**BRIEF**
Using the entries below, write out the line with "(415, 263) = (317, 500): purple", the line with "(709, 336) = (658, 295): none -> lemon", and every line in between, exactly as each is written.

**MATERIAL FOR THIS TASK**

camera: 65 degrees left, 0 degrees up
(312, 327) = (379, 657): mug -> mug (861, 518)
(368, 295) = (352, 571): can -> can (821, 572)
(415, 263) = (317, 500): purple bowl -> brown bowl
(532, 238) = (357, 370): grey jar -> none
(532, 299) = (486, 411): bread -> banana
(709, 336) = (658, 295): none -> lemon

---

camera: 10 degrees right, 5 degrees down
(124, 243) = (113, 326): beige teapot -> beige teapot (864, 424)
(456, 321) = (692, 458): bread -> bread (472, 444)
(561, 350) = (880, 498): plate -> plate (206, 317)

**ANSWER SECTION**
(415, 263) = (317, 500): purple bowl -> brown bowl
(532, 238) = (357, 370): grey jar -> none
(532, 299) = (486, 411): bread -> banana
(709, 336) = (658, 295): none -> lemon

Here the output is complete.